Pain Management
What happens when people are in pain?
The first thing you do is hold your breath. If you stub your toe, the first thing you do is gasp! And hold your breath.
And when we’re in pain the next thing we do is tighten up. Sometimes that’s a good thing; the body is protecting the injured part. But when pain itself is the problem, tightening up only makes it worse; one physician told me that it makes pain ten times worse when you tighten up.
Being in chronic pain is a problem in and of itself; whatever the underlying cause, the pain itself needs to be managed.
If you tighten up and hold your breath, the pain is likely to hurt worse. And that creates a vicious cycle; pain hurts, tighten up, that makes it hurt more, tighten up some more.
When you want to break the cycle, medication is often the first place we look. But medicine has side effects and it can also lose its effectiveness, over time.
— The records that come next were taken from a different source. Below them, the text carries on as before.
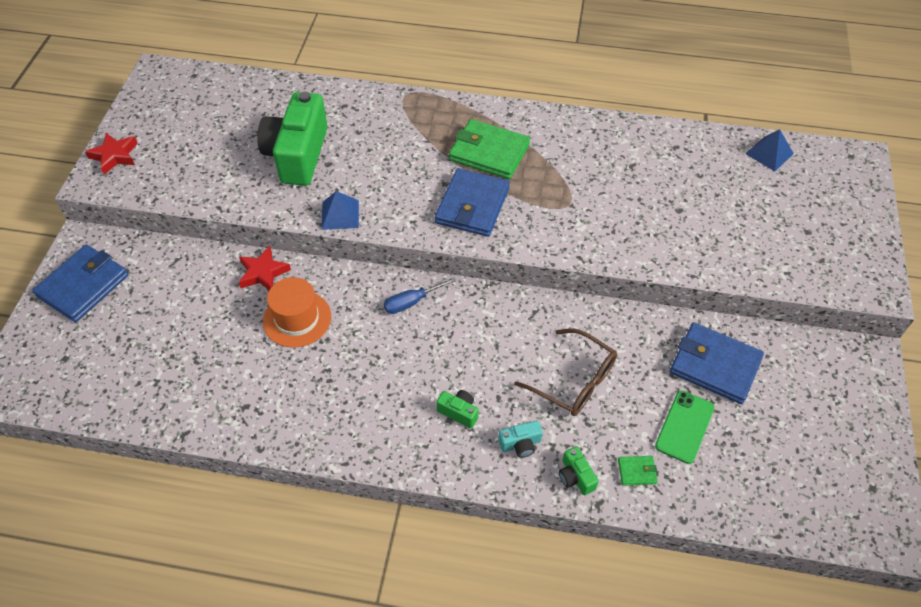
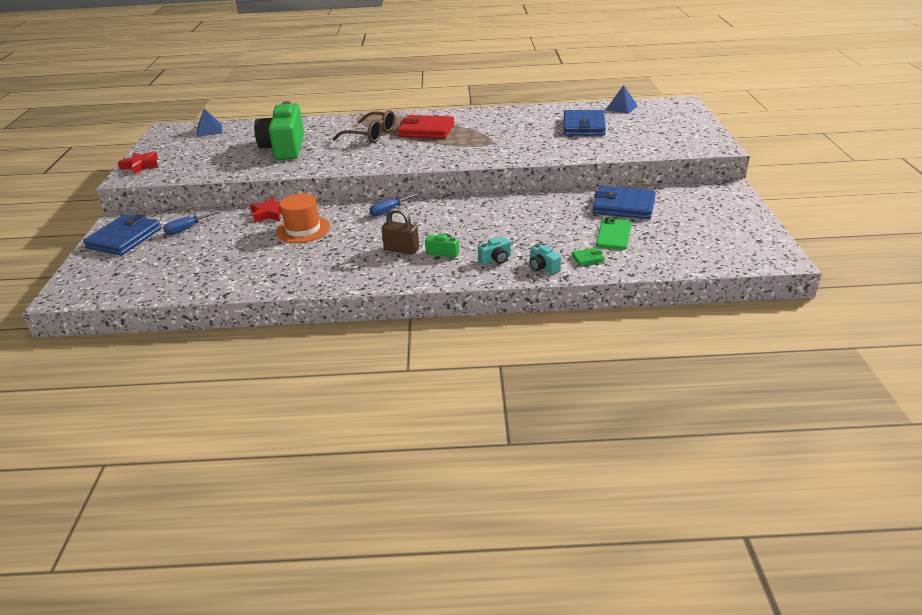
camera: 10 degrees left, 20 degrees down
blue pyramid [322,191,359,230] -> blue pyramid moved to [197,108,222,137]
blue wallet [435,168,510,237] -> blue wallet moved to [564,110,606,136]
green wallet [449,119,530,179] -> red wallet [398,115,454,139]
brown glasses [514,328,617,416] -> brown glasses moved to [333,110,395,143]
green camera [559,446,599,495] -> turquoise camera [530,244,561,274]
none -> blue screwdriver [163,209,223,235]
none -> brown padlock [382,207,419,255]

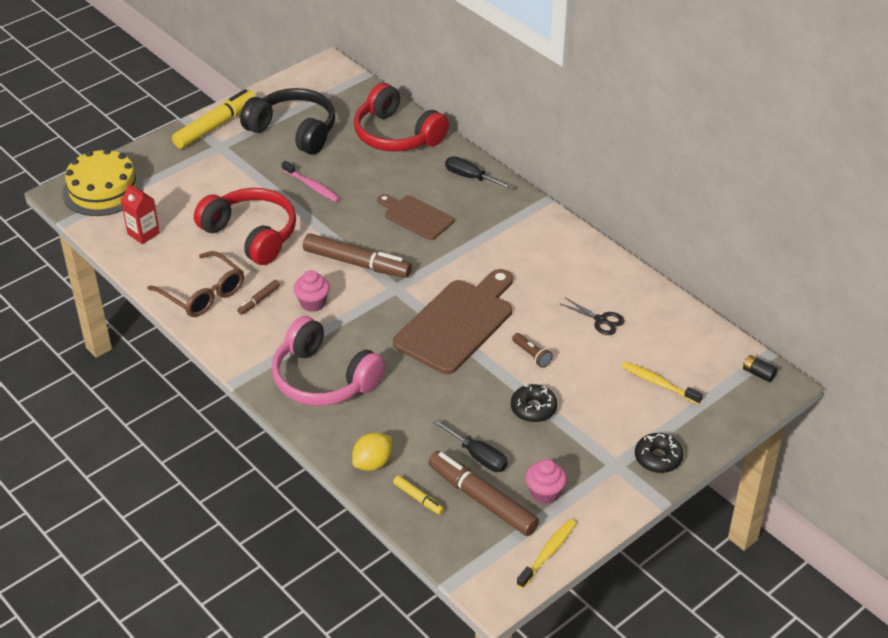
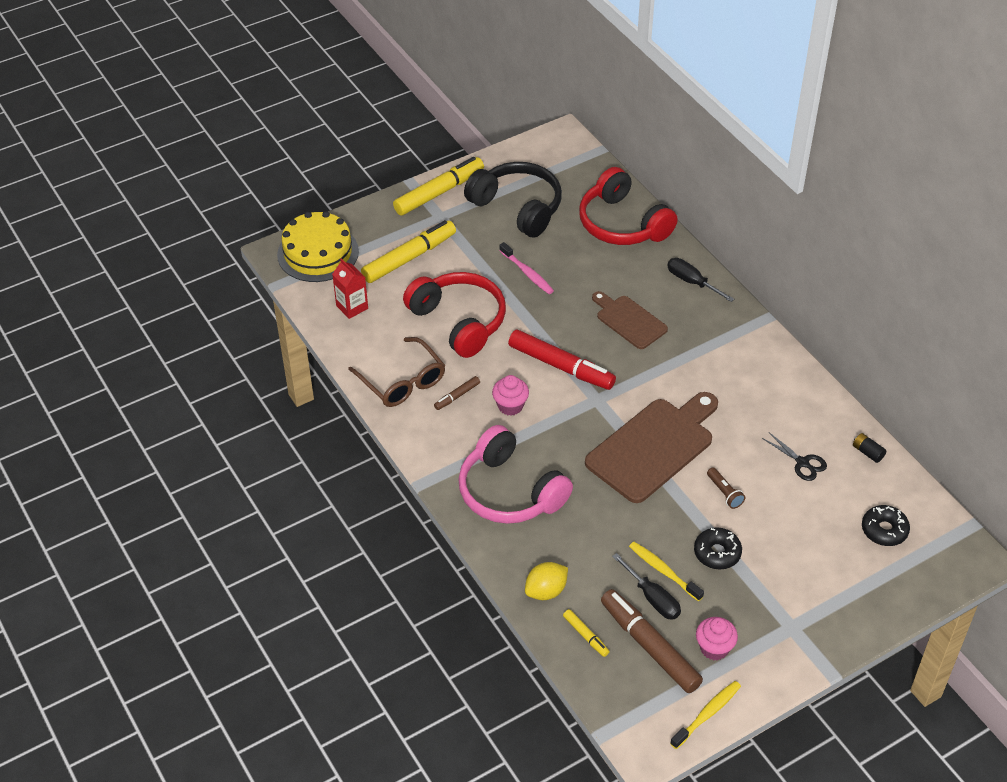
camera: 10 degrees right, 5 degrees up
brown marker [303,233,412,278] -> red marker [508,330,616,390]
yellow toothbrush [621,362,703,404] -> yellow toothbrush moved to [629,542,704,601]
black donut [635,433,683,473] -> black donut moved to [862,505,910,546]
black battery [743,355,777,382] -> black battery moved to [853,433,887,463]
none -> yellow marker [361,220,456,283]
The body becomes used to it and needs more and more to do the same job.
People often turn to alternative methods.
One way that has helped many people is the Alexander Technique. The Technique is a hands-on, educational method for neuro-muscular re-education.
OK, you ask, what does that mean in English? And since it’s an educational method, how does it help with pain management, anyway?
One way that Technique helps is because it teaches a skill for conscious control. That includes learning how not to tighten. Sometimes muscles tighten up without our even knowing it and certainly without our conscious trying to do so. We can learn to release tension in general and also, specifically.
The Alexander Technique is about awareness. It’s about a sense in the body that has become dormant in many of us. It is about the connection between thought and muscular activity.
For specific tensions, your teacher may look at you and observe, or with hands-on, be able to feel, where you are tightening up. Together with your teacher you can learn how to take back control over your own body.
But either way, the first step is awareness.
Sometimes the fastest way to let go is to join the resistance. For example, tighten up your arm or leg some more! Then you can sense more clearly how you are holding some part too tightly, and then consciously think to let it go.
Here’s a little experiment to show you how thinking can help a muscle let go. This is about the connection between thought and muscular activity.
Make a fist. Make a really, really tight one. Tighten it up some more. Now leave your fingers all curled up, but think to yourself, not to tighten.
Notice what happens. Your fingers are still in the shape of a fist but the quality of the sensation in your hand is entirely different.
As an Alexander Teacher, I help my students discover and release tension that is unnecessary and oftentimes interfering with optimal functioning.